Herbert updated the state’s guidelines this week, allowing restaurants to operate on a 24-hour basis, as well as opening buffet-style meals.

Utah county request

The Governor has issued an order to students, teachers, staff and visitors to wear masks inside public schools when they open in the coming weeks.

Many Utah County residents have expressed dissatisfaction with the school’s mandate and hoped to address the rule during a Utah County Commission meeting on Wednesday. However, the subject was dropped from the agenda, as it was incorrectly added. People were taking up arms in action, also expressing concern about how the mandate violates their rights and the rights of their children.

The commission does not have the authority to make changes to the state-wide public health system. Commissioner Bill Lee gave the region’s public health director a letter in which he asked the state to “seek permission for a compassionate exemption for the one-size-fits-all mandate,” he said ahead of the regular meeting Wednesday.

Lee, however, said he would continue wearing a mask, where social disturbances are not possible.

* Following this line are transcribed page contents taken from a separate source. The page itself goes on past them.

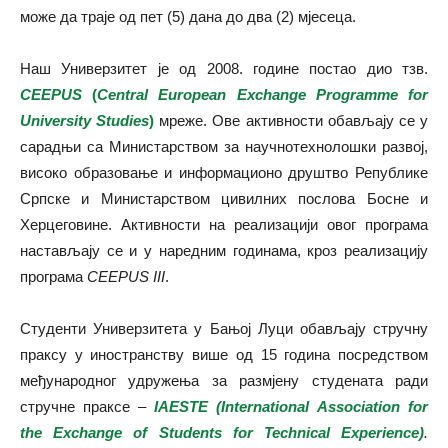
може да траје од пет (5) дана до два (2) мјесеца.
Наш Универзитет је од 2008. године постао дио тзв.
CEEPUS
(
Central European Exchange Programme for
University Studies
)
мреже. Ове активности обављају се у
сарадњи са Министарством за научнотехнолошки развој,
високо образовање и информационо друштво Републике
Српске и Министарством цивилних послова Босне и
Херцеговине. Активности на реализацији овог програма
настављају се и у наредним годинама, кроз реализацију
програма
CEEPUS
III
.
Студенти Универзитета у Бањој Луци обављају стручну
праксу у иностранству више од 15 година посредством
међународног удружења за размјену студената ради
стручне праксе –
IAESTE
(
International
Association
for
the
Exchange
of
Students
for
Technical
Experience
)
.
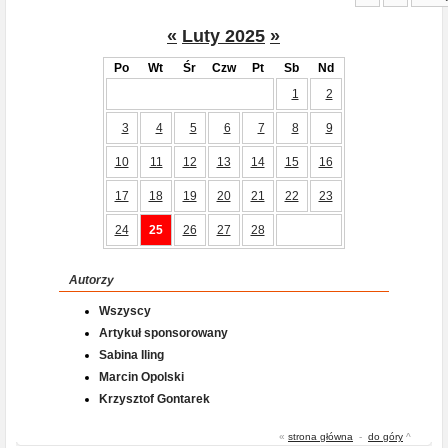
«
Luty 2025
»
Po
Wt
Śr
Czw
Pt
Sb
Nd
1
2
3
4
5
6
7
8
9
10
11
12
13
14
15
16
17
18
19
20
21
22
23
24
25
26
27
28
Autorzy
Wszyscy
Artykuł sponsorowany
Sabina Iling
Marcin Opolski
Krzysztof Gontarek
«
strona główna
-
do góry
^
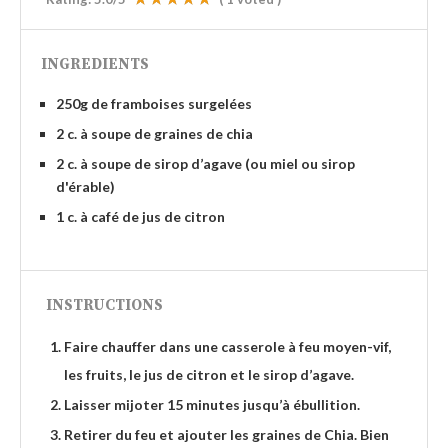
INGREDIENTS
250g de framboises surgelées ⠀
2 c. à soupe de graines de chia ⠀ ⠀
2 c. à soupe de sirop d’agave (ou miel ou sirop
d'érable)
1 c. à café de jus de citron
INSTRUCTIONS
Faire chauffer dans une casserole à feu moyen-vif,
les fruits, le jus de citron et le sirop d’agave.
Laisser mijoter 15 minutes jusqu’à ébullition.
Retirer du feu et ajouter les graines de Chia. Bien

The Gardner Policy Institute report suggests that mask use and other preventive measures have contributed to Utah’s low COVID-19-related mortality. This report attributes the state’s age discrepancy to a quarter of its mortality compared to other states, which also play a role in the prevention, response, and treatment of highly infectious viruses.

Summit success

The Summit County Health Department reported on Wednesday that its mask is mandatory, in fact, new COVID-19 cases have decreased since it was implemented on July 10.

Summit County Health Director Drs. Rich Bullow said, “The data are clear: face covering reduces the prevalence of COVID-19 in our communities.” “Our economic and health outlook for fall and winter is much more favorable if we can sustain this trend through community effort.”

He said the county’s “efforts are clearly paying off.”

Regardless of any state experienced at the onset of this epidemic, Yu’s report states that “the number is steadily increasing.”

Herbert has decided against a statewide facade mandate, stating that local courts have the best option for their constituents. He also said that he relies on Uthons “to do the right thing” by choosing to wear a mask.

The report states, “If we are not careful, Utah may be on the verge of a death wave that could eventually overtake the pattern seen for a rival or America. Employment and volunteers form in the state” In metrics like fractions go well as Utah leaders and residents work to make those metrics successful.

The report states, “In this public health crisis, our results will depend largely on how Utahns respond wisely to the guidance of experts who have the training and expertise to deal with the epidemic.” Preventing tracing cases and outbreaks and implementing other proven public health measures will “help Utah effectively withstand hurricanes.”

The latest stoppage of Utah cases, hospitals and deaths by the health district:

  • Salt Lake County, 18,575; 1,207 hospitalizations; 166 deaths.
  • Utah County, 7,483; 353 hospitalizations; 32 deaths.
  • Southwestern Utah, 2,827; 157 hospitalization; 24 death.
  • Davis County, 2,819; 160 hospitalizations; 12 killed.
  • Weber-Morgan, 2,480; 152 hospitalization; 25 deaths.
  • Bear River (Box Elder, Cash, Rich), 2,113; 87 hospitalizations; 5 deaths.
  • Summit County, 679; 52 hospitalizations; 1 death.
  • San Juan County, 596; 76 hospitalizations; 22 killed.
  • Wasatch County, 522; 20 hospitalizations; 4 deaths.
  • Vallele County, 518; 26 hospitalizations; 0 died.
  • Central Utah, 357; 20 hospitalizations; 1 death.
  • Tricounty (Uinta Basin), 146; 8 hospitalizations; 0 died.
  • Southeast Utah, 79; 6 hospitalizations; 0 died.